══ Entries supplied
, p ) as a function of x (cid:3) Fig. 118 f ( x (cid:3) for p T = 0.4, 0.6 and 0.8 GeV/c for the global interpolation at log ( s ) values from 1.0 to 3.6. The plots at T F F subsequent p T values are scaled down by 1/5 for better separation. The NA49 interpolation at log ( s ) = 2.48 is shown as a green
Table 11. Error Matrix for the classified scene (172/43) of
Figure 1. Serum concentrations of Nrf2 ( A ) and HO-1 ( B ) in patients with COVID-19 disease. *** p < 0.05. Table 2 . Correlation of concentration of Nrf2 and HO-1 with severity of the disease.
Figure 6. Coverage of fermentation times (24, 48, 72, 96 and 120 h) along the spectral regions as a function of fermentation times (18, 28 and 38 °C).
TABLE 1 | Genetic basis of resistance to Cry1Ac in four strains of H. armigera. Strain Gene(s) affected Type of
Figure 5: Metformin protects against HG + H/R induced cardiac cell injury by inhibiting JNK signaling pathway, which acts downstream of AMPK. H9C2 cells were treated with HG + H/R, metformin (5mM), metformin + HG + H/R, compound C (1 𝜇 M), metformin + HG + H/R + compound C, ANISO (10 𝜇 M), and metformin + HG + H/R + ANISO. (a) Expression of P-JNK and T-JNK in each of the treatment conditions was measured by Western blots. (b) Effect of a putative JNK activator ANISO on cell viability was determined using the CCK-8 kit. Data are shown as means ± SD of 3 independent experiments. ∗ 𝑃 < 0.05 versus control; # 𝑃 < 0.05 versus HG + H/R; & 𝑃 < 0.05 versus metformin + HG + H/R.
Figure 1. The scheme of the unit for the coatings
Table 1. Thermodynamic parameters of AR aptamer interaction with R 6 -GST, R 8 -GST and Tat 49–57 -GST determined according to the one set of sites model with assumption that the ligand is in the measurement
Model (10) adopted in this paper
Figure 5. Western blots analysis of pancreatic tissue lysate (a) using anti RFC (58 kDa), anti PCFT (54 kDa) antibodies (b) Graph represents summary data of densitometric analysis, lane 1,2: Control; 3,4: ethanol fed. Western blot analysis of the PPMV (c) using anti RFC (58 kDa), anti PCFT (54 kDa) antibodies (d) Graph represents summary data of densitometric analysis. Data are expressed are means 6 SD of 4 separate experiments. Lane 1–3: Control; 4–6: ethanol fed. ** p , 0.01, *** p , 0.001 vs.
════
#### Problem details
Tally the lines of the records holding the word "function", then give only the resulting number.

#### Result below
2